• Task to carry out
From the records that follow, copy every line that contains the word "Write".

• Collected data entries

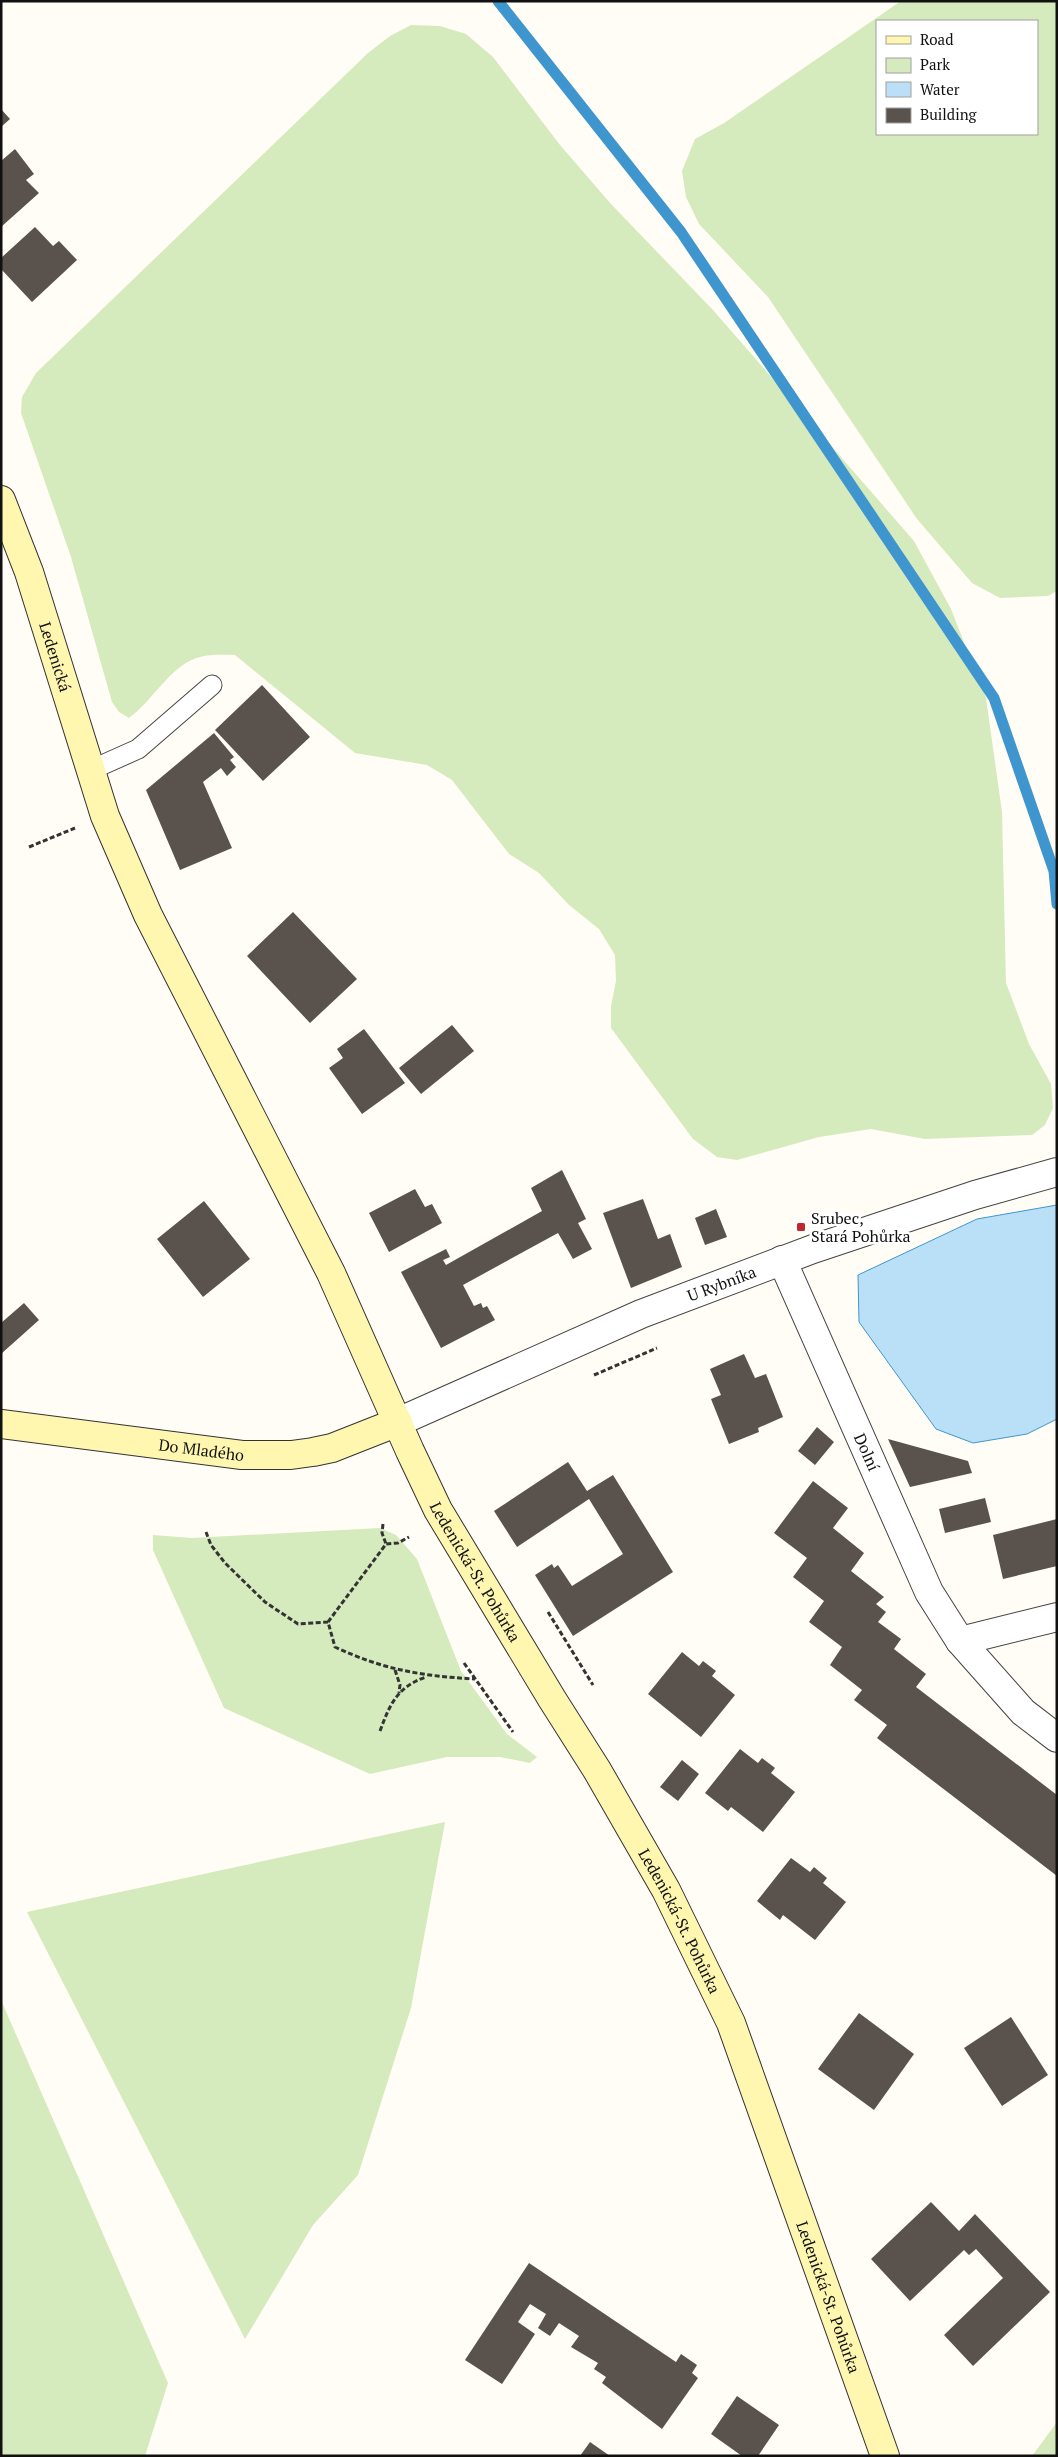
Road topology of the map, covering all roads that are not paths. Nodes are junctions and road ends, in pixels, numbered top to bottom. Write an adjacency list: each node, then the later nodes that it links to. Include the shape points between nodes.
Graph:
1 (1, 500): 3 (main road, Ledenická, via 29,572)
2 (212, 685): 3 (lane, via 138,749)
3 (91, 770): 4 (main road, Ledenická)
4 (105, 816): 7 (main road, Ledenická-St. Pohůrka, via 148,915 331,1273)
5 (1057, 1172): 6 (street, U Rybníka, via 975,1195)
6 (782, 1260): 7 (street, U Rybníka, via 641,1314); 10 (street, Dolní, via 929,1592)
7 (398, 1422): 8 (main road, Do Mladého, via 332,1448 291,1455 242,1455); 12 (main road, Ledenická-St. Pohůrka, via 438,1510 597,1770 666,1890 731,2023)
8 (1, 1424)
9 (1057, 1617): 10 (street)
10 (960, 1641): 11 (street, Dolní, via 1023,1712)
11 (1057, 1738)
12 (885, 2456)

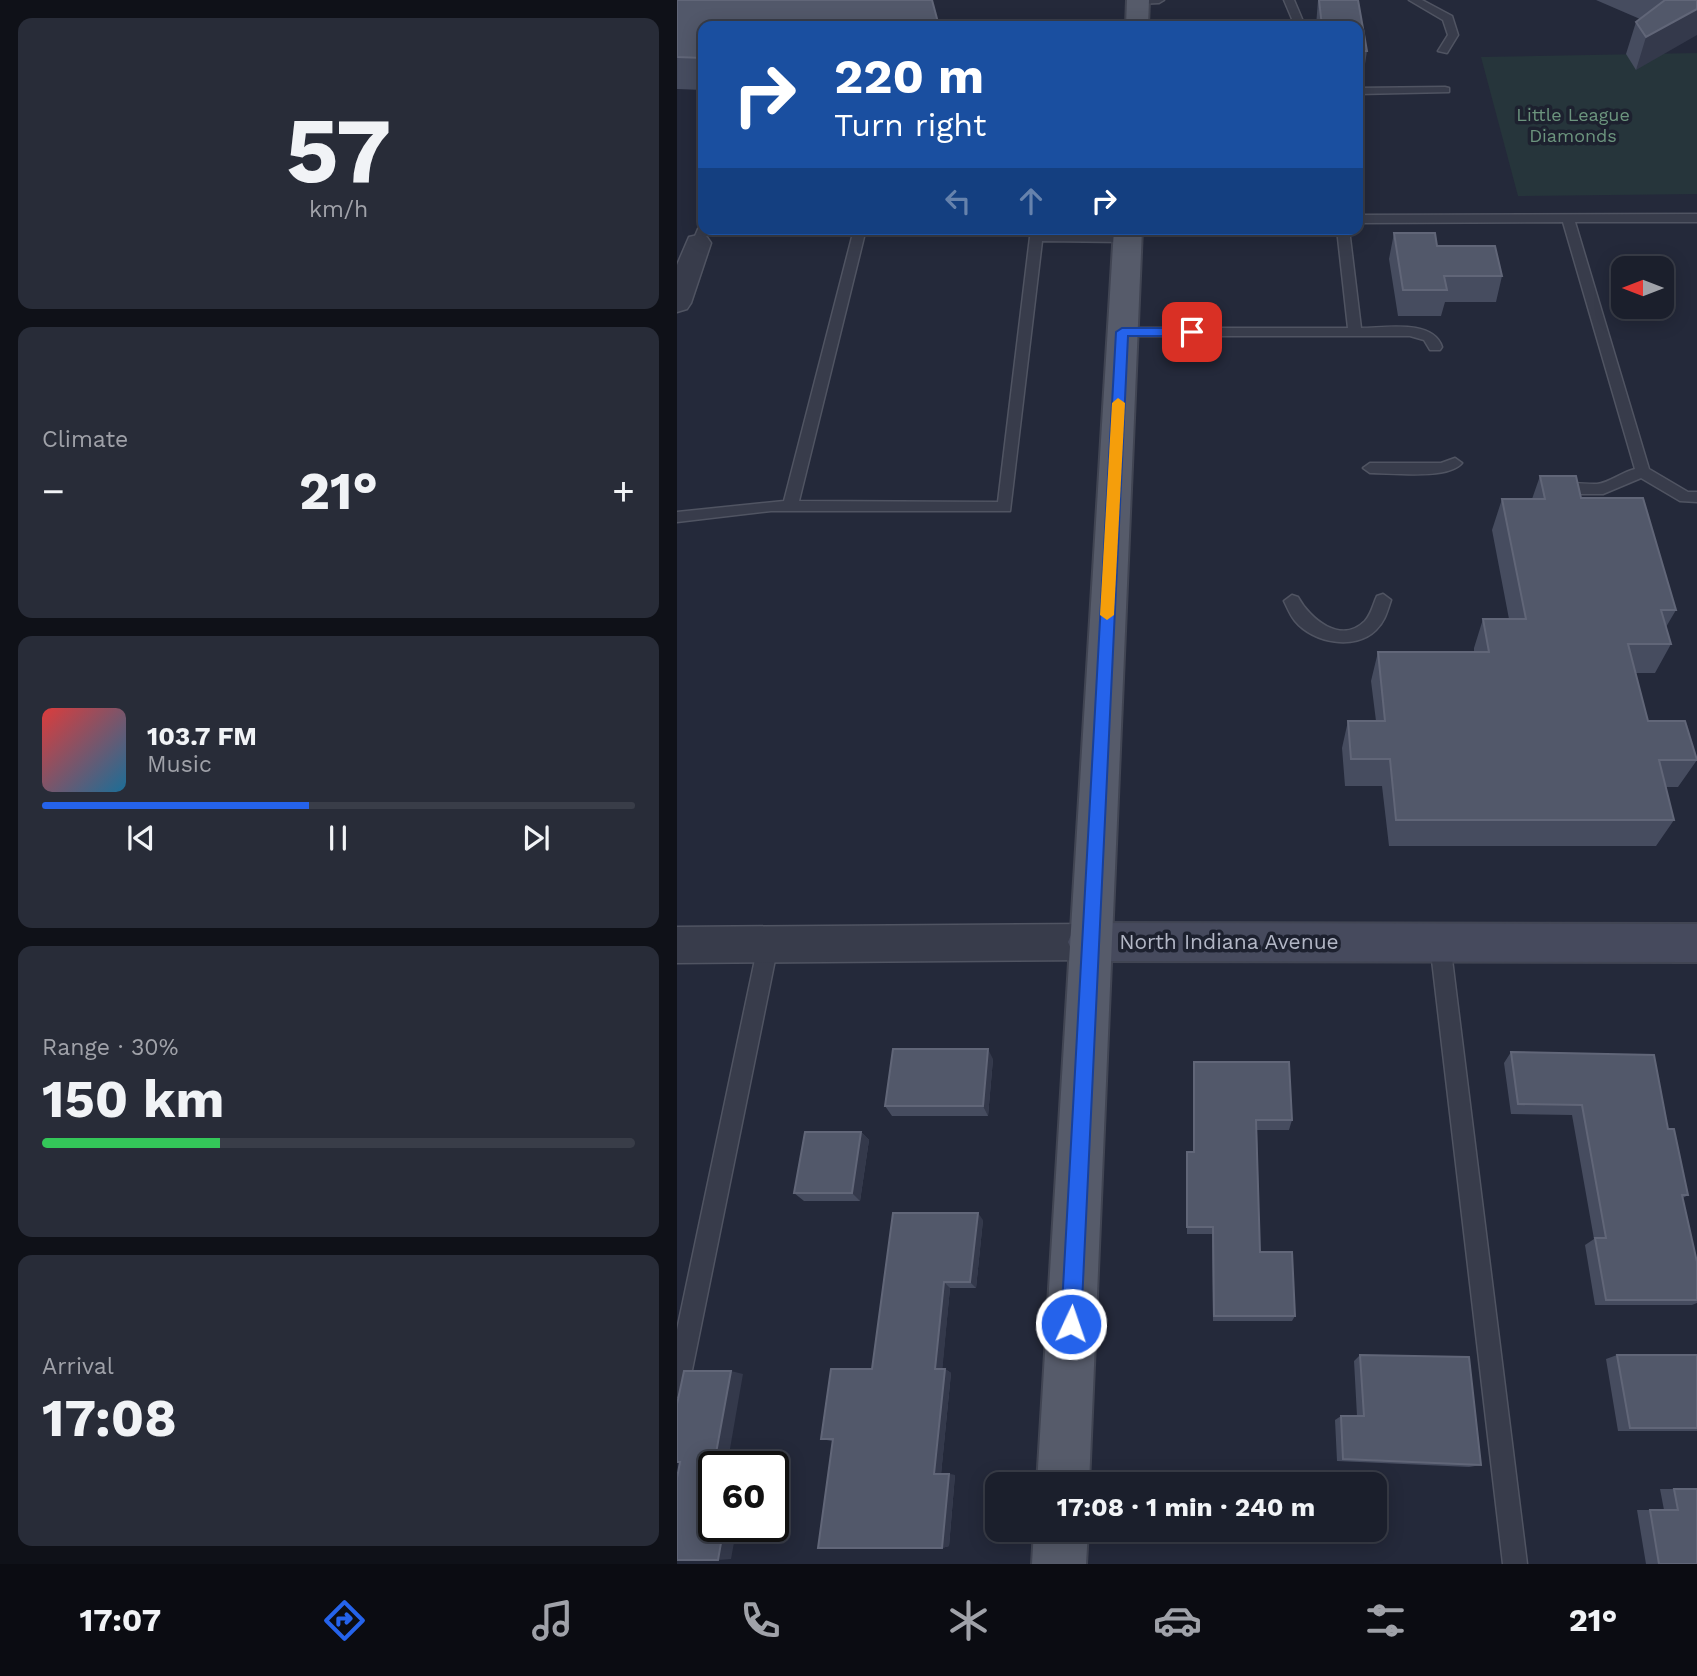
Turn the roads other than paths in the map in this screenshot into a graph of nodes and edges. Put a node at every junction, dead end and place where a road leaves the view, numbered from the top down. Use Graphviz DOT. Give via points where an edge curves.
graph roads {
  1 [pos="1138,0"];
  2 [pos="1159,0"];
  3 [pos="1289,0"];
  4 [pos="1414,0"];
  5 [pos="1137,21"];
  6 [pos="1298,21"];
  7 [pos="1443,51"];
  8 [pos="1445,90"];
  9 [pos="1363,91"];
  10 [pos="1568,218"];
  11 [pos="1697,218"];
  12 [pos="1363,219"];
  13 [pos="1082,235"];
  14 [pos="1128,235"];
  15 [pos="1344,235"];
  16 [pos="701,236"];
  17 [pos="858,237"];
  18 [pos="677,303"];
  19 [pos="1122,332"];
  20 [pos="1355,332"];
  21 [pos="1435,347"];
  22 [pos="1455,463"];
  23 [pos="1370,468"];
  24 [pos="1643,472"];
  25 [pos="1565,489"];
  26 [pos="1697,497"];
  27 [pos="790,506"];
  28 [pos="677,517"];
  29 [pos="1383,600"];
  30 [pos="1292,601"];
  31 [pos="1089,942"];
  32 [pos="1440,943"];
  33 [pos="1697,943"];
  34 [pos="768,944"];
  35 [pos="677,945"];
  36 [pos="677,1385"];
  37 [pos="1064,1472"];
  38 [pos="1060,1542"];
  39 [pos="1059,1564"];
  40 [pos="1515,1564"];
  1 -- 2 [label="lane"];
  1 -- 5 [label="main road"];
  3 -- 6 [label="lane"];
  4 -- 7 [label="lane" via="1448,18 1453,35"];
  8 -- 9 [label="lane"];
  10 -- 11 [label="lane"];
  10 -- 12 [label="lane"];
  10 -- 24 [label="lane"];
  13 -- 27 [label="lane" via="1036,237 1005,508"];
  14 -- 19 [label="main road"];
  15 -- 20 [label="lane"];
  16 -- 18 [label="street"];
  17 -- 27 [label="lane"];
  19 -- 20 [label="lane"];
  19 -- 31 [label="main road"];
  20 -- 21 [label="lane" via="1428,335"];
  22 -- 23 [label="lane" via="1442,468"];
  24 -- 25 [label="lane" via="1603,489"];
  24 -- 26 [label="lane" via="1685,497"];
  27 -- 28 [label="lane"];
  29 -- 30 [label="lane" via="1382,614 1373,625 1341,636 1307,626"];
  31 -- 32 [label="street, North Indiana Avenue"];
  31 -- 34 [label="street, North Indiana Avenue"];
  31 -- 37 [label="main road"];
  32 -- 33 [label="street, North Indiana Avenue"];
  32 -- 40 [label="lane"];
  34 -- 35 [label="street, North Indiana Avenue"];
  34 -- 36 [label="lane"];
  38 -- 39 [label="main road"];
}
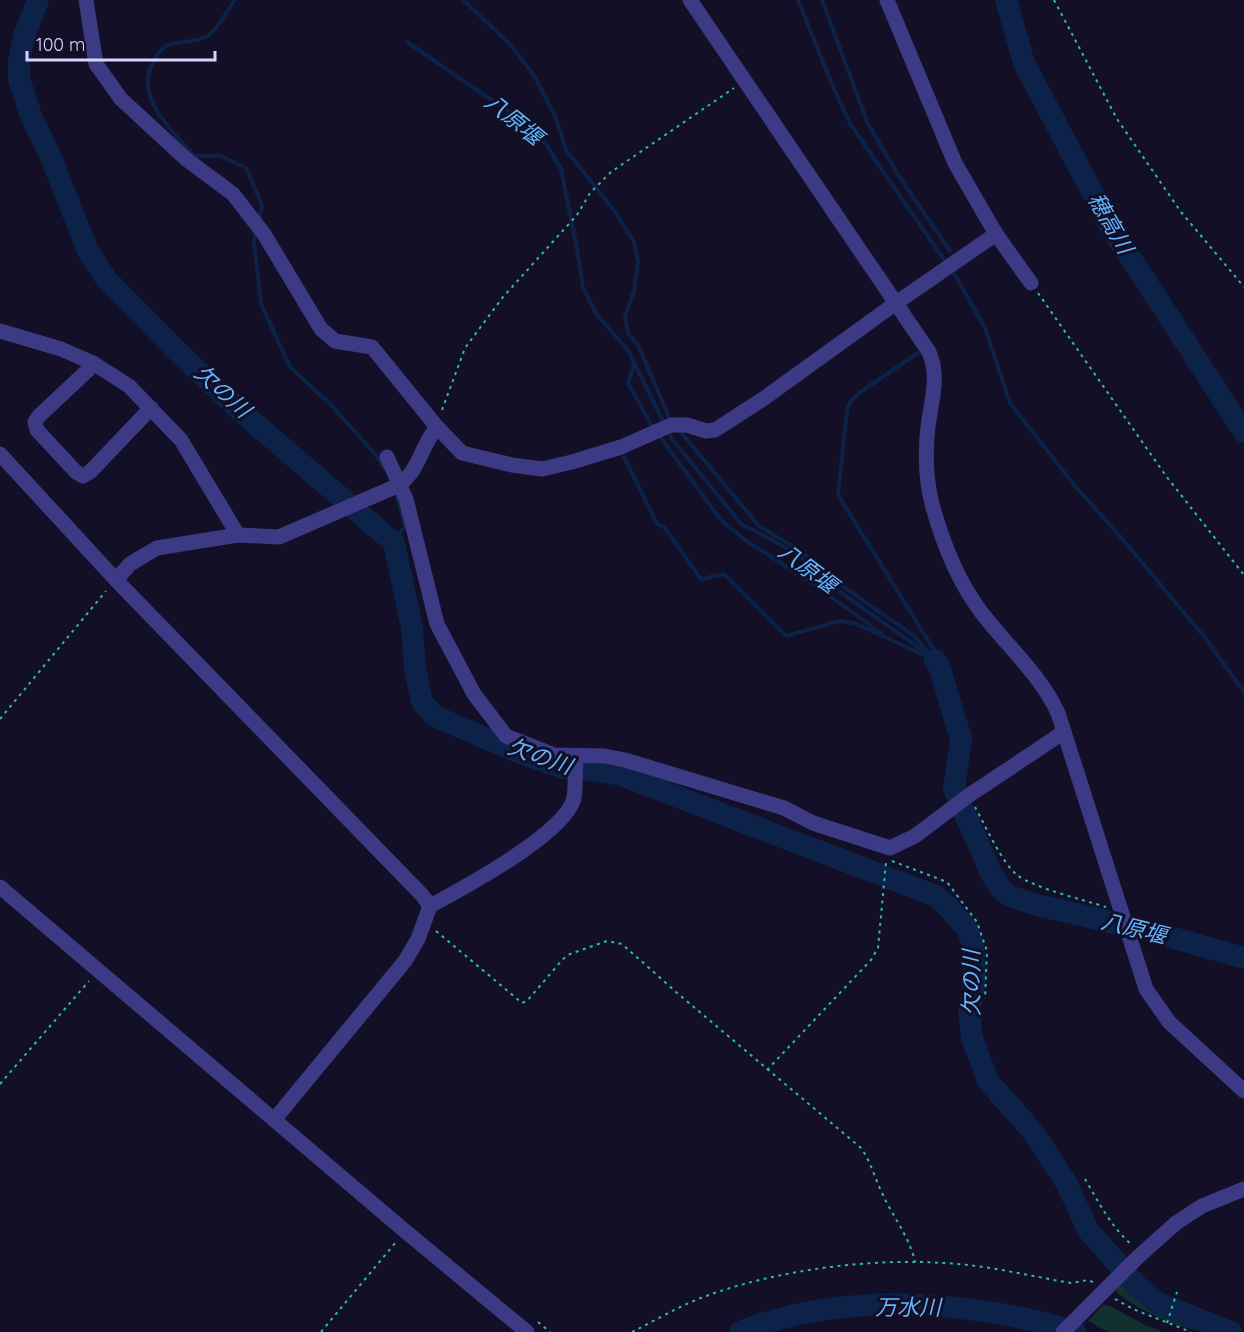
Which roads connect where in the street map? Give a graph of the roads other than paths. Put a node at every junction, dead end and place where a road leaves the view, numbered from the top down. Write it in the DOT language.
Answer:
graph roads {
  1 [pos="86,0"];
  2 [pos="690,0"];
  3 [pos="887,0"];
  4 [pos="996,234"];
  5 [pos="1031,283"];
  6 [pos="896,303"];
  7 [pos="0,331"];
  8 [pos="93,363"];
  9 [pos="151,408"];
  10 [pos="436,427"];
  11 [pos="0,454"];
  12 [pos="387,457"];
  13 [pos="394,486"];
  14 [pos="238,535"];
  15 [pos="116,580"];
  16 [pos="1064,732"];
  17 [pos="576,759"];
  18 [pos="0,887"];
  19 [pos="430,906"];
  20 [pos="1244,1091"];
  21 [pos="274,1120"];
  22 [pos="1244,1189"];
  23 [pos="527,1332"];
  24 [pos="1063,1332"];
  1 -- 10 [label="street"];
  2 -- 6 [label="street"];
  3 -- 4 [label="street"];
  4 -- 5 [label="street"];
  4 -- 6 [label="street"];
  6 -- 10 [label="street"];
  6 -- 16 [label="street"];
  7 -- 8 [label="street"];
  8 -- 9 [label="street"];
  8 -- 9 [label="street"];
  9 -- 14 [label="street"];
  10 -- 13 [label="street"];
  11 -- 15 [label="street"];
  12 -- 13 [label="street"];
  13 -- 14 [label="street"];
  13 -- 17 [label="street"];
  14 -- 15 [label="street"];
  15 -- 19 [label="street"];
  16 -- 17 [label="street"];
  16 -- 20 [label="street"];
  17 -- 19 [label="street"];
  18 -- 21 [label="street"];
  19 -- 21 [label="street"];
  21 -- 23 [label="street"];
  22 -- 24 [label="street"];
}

• Answer
Road topology of the map, covering all roads that are not paths. Nodes are junctions and road ends, in pixels, numbered top to bottom. Write an adjacency list: each node, then the later nodes that it links to. Include the shape points between nodes.
Which roads connect where in the street map? Give a graph of the roads other than paths. Put a node at every junction, dead end and place where a road leaves the view, numbered from the top down. Write it in the DOT language.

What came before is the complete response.